• Exercise: Return the data below exactly, but only from the line containing "energía de fácil y rápida absorción, que te" through the line containing "Hay polvos de", with both of those lines included.

• Exercise data:
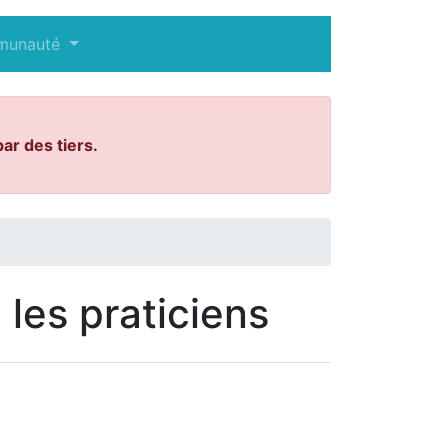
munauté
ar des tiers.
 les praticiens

...

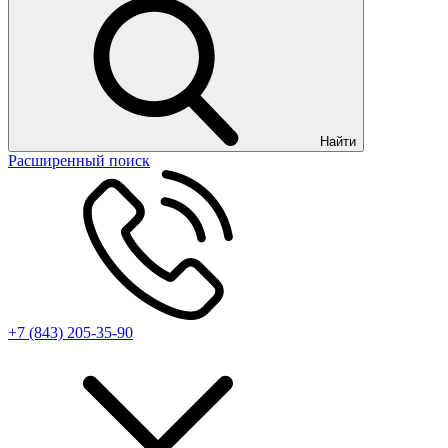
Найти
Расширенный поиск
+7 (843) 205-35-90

==

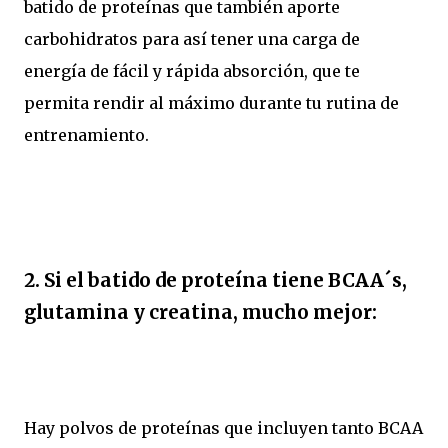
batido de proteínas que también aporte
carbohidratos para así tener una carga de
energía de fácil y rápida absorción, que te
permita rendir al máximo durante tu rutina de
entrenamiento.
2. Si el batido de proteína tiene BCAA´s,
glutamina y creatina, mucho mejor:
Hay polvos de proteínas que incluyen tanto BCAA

• Solution to this exercise:
energía de fácil y rápida absorción, que te
permita rendir al máximo durante tu rutina de
entrenamiento.
2. Si el batido de proteína tiene BCAA´s,
glutamina y creatina, mucho mejor:
Hay polvos de proteínas que incluyen tanto BCAA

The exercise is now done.